** Listed entries follows **

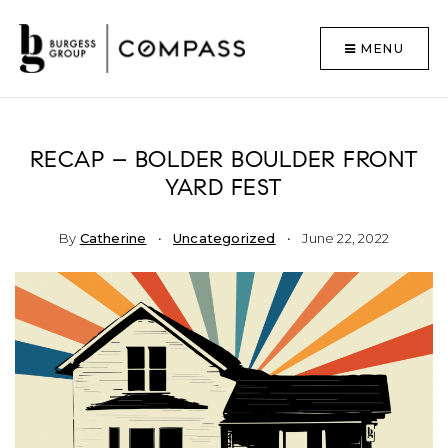
MENU
RECAP – BOLDER BOULDER FRONT
YARD FEST
By
Catherine
Uncategorized
June 22, 2022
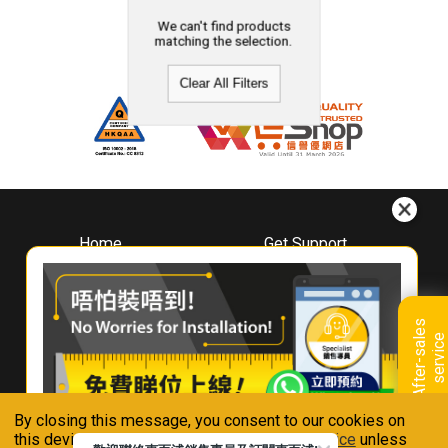
We can't find products
matching the selection.
Clear All Filters
Home
Get Support
About
Downloads
Whirlpool
Book A Repair
Hong Kong
Warranty Registration
A
f
t
e
r
-
s
a
l
e
s
s
e
r
v
i
c
Where To Buy
e
Warranty Renewal
Contact Us
FAQ & Usage Tips
By closing this message, you consent to our cookies on
Connect With Us
this device in accordance with our
Privacy Notice
unless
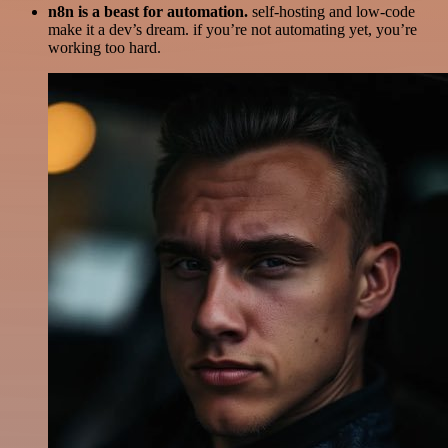
n8n is a beast for automation.
self-hosting and low-code
make it a dev’s dream. if you’re not automating yet, you’re
working too hard.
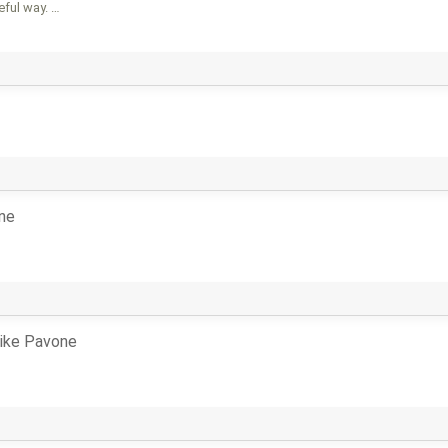
eful way. …
ne
ike Pavone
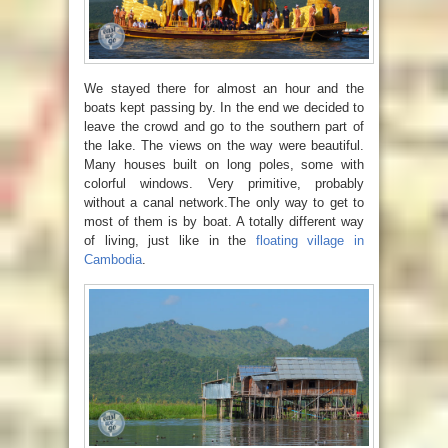
We stayed there for almost an hour and the
boats kept passing by. In the end we decided to
leave the crowd and go to the southern part of
the lake. The views on the way were beautiful.
Many houses built on long poles, some with
colorful windows. Very primitive, probably
without a canal network.The only way to get to
most of them is by boat. A totally different way
of living, just like in the
floating village in
Cambodia
.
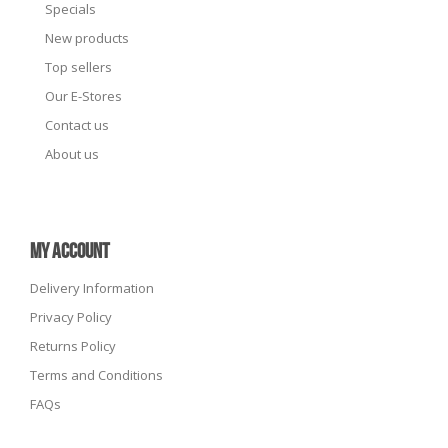
Specials
New products
Top sellers
Our E-Stores
Contact us
About us
MY ACCOUNT
Delivery Information
Privacy Policy
Returns Policy
Terms and Conditions
FAQs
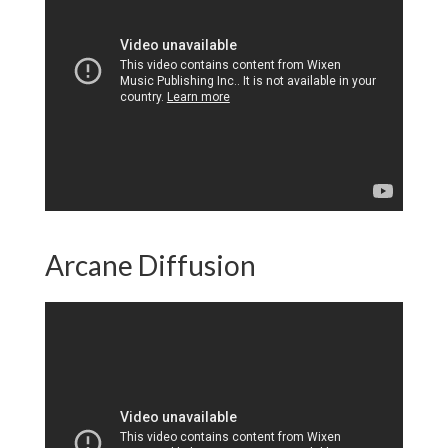
Arcane Diffusion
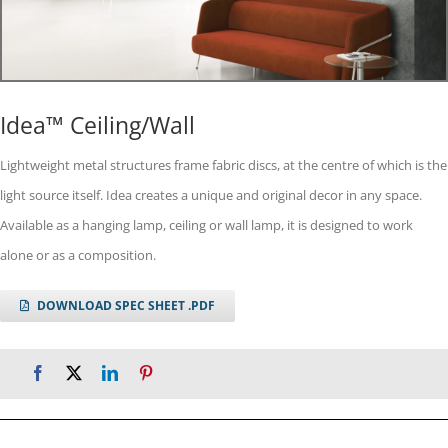
Idea™ Ceiling/Wall
Lightweight metal structures frame fabric discs, at the centre of which is the
light source itself. Idea creates a unique and original decor in any space.
Available as a hanging lamp, ceiling or wall lamp, it is designed to work
alone or as a composition.
DOWNLOAD SPEC SHEET .PDF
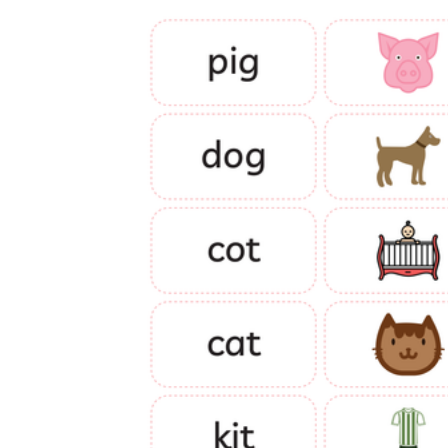
is focused on a single subject
has an engaging layout
is entertaining to accomplish
can be finished quickly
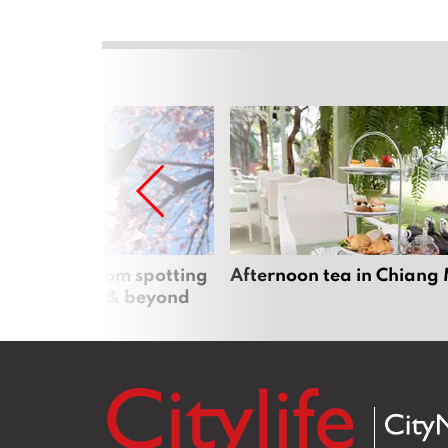
 cherry blossom spotting
Afternoon tea in Chiang
n Chiang Mai & beyond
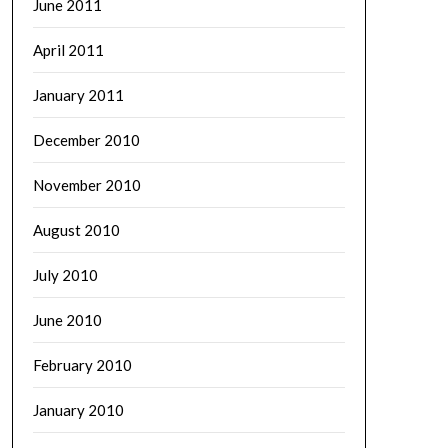
June 2011
April 2011
January 2011
December 2010
November 2010
August 2010
July 2010
June 2010
February 2010
January 2010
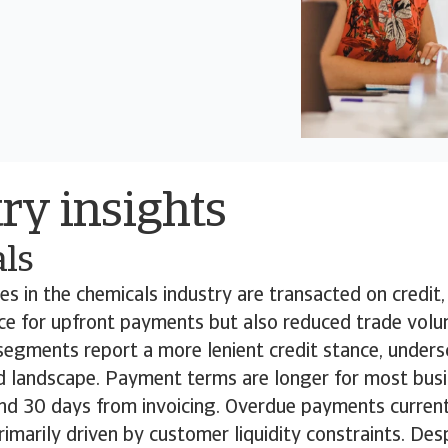
ry insights
ls
s in the chemicals industry are transacted on credit,
ce for upfront payments but also reduced trade volu
egments report a more lenient credit stance, unders
 landscape. Payment terms are longer for most bus
nd 30 days from invoicing. Overdue payments current
rimarily driven by customer liquidity constraints. Desp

** End of Listed entries **

= What is expected =
Give back exactly the lines from the one containing "ce for upfront" through the last line of the records.

= Your response =
ce for upfront payments but also reduced trade volu
egments report a more lenient credit stance, unders
 landscape. Payment terms are longer for most bus
nd 30 days from invoicing. Overdue payments current
rimarily driven by customer liquidity constraints. Desp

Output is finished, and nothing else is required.